Clinical implications

Advanced ROC analysis revealed cutoff values of UV <9.38 mV and BV <1.2 mV to respectively distinguish areas with ≥5 and ≥97.5 % IT. For clinical perspective we have shown that EMM is an adequate tool to distinguish transmurally infarcted myocardium from normal myocardium. For more detailed quantification of transmurality, we propose to incorporate LGE-MRI data. This may be of interest in view of targeting the exact border zone [23], The 3D CartBox toolbox for image registration can be used to further specify the most optimal injection location for cardiac regenerative therapy based on LGE-MRI.

Limitations

For both BV and LLS we found that the acquisition of more EMM measurement points would probably have given more insight into the full potential of the BV and LLS parameters.

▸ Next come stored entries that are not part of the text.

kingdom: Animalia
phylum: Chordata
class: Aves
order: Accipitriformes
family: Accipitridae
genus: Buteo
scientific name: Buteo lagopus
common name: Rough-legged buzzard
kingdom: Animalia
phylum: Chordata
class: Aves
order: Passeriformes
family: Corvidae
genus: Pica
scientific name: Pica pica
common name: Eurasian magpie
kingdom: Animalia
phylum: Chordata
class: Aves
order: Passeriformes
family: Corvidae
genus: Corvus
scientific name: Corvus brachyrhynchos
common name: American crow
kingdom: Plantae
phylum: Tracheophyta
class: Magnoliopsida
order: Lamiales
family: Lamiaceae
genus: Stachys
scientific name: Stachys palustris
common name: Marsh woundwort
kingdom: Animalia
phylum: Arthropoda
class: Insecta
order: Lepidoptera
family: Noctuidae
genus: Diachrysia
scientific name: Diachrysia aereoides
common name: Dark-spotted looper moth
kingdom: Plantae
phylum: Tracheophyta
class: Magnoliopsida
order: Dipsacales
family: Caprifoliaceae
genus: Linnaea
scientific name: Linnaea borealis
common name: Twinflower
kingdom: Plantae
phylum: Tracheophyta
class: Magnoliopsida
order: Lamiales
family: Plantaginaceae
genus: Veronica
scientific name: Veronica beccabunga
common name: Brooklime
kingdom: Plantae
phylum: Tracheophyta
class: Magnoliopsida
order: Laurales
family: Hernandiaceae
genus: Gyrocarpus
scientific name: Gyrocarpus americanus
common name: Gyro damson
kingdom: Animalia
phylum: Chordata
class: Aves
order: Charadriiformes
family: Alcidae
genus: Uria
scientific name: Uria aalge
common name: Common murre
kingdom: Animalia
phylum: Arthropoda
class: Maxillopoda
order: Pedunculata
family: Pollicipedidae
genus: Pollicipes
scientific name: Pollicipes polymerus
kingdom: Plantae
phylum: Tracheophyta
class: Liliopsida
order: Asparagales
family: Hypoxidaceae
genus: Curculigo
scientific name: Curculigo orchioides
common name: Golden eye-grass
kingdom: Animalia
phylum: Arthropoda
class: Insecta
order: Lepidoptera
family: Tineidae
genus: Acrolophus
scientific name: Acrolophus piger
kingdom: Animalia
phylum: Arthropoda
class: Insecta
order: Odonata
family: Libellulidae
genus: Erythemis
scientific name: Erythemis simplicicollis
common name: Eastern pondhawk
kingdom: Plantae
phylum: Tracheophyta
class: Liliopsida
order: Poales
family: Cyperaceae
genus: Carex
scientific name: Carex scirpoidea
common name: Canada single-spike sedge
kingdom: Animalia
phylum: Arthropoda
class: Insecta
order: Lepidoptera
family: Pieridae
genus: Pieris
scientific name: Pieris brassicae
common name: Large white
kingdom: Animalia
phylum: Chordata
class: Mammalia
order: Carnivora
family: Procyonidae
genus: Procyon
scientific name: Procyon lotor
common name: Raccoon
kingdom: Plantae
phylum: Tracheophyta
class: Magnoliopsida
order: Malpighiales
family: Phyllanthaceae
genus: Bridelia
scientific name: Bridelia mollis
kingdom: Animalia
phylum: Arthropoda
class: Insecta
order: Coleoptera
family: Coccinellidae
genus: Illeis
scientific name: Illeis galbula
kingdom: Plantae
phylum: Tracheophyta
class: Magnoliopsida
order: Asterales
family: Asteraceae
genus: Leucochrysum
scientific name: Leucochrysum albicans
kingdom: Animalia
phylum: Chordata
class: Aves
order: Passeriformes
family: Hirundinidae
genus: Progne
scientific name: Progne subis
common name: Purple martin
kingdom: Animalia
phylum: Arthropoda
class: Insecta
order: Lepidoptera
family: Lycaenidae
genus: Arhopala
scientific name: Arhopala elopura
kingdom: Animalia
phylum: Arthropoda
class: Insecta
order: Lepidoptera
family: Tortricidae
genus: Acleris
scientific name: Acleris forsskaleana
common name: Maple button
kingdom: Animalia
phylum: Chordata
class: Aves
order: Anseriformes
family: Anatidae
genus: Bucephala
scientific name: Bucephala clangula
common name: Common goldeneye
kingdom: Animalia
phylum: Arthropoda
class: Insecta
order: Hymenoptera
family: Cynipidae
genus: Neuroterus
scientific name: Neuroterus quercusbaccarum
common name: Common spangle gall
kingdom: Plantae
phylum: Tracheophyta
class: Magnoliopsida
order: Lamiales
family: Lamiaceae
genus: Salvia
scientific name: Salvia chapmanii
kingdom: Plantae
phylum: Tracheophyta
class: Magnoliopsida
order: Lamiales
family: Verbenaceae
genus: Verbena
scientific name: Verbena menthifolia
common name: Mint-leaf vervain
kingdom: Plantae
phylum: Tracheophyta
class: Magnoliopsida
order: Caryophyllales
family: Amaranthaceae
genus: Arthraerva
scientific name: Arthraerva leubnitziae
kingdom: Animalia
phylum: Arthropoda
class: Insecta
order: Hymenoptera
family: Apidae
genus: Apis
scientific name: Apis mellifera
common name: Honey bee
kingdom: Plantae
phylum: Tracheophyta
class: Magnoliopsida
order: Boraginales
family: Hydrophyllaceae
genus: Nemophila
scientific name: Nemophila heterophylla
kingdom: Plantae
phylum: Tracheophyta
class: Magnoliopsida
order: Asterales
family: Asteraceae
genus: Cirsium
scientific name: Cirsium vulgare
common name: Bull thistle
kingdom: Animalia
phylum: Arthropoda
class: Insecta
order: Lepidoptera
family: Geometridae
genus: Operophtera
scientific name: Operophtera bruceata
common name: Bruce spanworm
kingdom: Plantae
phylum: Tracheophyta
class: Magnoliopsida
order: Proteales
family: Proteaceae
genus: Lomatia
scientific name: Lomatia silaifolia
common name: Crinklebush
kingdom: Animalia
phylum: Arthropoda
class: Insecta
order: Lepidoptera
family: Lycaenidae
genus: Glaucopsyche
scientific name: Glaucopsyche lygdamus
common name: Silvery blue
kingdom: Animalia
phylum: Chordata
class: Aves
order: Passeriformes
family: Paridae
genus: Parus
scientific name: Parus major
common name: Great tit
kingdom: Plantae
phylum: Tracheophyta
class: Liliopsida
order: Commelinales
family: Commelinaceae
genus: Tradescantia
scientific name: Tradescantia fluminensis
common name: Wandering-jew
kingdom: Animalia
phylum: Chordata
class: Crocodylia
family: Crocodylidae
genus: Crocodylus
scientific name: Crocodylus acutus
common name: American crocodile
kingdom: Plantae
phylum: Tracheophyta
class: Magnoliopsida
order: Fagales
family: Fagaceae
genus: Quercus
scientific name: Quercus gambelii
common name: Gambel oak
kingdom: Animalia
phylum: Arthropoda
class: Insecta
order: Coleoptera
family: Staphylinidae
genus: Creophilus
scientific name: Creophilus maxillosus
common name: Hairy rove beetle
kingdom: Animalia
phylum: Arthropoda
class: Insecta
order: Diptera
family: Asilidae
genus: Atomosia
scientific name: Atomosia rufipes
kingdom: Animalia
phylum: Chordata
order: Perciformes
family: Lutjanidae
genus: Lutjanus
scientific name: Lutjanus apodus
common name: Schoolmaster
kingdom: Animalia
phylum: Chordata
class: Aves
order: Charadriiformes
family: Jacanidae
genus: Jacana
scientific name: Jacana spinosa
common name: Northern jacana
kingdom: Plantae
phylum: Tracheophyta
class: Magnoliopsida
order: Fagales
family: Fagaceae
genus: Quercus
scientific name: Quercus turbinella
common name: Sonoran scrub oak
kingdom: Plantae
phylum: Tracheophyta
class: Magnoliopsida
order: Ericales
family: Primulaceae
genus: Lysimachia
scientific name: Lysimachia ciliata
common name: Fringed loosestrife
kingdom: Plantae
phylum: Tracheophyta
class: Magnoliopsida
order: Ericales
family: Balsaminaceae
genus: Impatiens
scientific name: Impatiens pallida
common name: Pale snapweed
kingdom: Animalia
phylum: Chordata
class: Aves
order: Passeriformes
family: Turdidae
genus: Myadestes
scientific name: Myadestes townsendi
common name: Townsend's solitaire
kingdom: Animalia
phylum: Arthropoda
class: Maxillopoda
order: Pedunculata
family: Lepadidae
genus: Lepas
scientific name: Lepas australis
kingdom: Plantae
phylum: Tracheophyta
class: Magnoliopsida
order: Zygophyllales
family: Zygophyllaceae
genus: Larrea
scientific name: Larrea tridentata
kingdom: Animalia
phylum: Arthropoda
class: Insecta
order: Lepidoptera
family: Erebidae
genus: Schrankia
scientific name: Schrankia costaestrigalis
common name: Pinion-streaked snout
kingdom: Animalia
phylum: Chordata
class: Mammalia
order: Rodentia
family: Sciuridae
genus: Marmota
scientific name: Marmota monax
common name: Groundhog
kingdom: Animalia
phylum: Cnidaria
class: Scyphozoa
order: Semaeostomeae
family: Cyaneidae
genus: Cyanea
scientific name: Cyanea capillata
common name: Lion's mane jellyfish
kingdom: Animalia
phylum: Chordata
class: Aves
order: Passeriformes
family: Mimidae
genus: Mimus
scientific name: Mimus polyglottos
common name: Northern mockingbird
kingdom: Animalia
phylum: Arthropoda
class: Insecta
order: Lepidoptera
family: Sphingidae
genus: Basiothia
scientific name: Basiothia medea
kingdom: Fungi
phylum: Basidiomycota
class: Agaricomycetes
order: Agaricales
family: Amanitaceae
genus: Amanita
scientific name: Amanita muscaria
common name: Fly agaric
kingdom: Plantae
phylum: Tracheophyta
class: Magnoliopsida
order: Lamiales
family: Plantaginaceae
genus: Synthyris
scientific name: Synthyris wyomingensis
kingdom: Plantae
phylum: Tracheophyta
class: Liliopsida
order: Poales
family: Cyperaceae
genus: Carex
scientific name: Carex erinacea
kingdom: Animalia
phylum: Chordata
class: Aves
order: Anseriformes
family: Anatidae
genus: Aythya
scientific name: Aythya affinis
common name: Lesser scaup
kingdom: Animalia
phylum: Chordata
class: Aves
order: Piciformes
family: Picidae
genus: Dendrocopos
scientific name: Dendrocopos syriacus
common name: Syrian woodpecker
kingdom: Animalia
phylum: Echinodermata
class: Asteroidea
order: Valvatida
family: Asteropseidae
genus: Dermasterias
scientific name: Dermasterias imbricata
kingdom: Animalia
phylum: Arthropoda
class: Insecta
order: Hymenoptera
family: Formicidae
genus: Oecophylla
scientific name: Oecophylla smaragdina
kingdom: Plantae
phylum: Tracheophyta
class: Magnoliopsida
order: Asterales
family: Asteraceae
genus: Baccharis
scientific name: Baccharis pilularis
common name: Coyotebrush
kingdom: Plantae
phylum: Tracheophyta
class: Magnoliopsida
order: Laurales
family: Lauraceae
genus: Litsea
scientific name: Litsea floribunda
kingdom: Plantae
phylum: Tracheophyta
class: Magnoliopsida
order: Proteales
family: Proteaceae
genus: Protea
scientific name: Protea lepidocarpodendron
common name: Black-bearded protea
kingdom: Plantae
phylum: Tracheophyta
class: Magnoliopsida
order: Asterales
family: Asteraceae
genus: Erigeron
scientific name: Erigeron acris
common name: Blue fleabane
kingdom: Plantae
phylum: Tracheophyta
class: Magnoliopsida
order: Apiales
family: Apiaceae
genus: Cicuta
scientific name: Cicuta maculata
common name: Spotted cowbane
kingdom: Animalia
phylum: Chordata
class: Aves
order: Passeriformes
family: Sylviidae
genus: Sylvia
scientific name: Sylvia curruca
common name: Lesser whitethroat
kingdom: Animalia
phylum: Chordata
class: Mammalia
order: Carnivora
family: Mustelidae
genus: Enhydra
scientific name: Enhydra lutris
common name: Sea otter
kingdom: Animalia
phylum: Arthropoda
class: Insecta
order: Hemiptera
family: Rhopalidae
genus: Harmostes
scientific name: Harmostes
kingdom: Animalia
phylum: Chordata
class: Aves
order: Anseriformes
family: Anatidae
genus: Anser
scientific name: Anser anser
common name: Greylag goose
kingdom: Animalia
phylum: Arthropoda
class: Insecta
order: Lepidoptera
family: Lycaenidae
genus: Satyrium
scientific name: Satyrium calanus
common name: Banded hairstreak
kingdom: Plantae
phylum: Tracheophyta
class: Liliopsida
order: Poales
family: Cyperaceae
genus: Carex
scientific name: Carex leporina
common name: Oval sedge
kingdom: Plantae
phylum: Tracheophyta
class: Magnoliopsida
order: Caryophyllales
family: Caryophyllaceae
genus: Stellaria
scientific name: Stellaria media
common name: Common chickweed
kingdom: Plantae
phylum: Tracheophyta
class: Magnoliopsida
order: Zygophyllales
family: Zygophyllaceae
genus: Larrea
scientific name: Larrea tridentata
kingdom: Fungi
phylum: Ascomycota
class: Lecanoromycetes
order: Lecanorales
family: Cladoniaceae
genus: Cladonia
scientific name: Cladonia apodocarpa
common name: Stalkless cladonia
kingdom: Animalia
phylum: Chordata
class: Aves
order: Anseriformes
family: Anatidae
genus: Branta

Furthermore the retrospective design of this study and lack of histological data made it impossible to perform a detailed comparison between EMM, LGE-MRI, and histology. In prior studies using coarse registration techniques a good agreement was found between EMM and histology [24] and between LGE-MRI and histology [2527]. Such a study is necessary to assess the accuracy of LGE-MRI guided injections and will be performed in a 3D fashion in the near future. During the mapping procedure small respiratory induced excursions of the catheter tip were observed. Since the NOGA®XP system does not compensate for respiratory induced motion of the cathetertip, this most likely affected the registration accuracy. Compensation for respiratory motion might be beneficial for future applications.

Conclusion

We are the first to perform robust 3D registration and an in depth comparison of the NOGA®XP EMM parameters and IT measured by LGE-MRI to determine the infarct identification characteristics of EMM. We found that the 3D CartBox image registration toolbox enables multimodality infarct identification and can be used for further specification of the most optimal injection locations for cardiac regenerative therapy.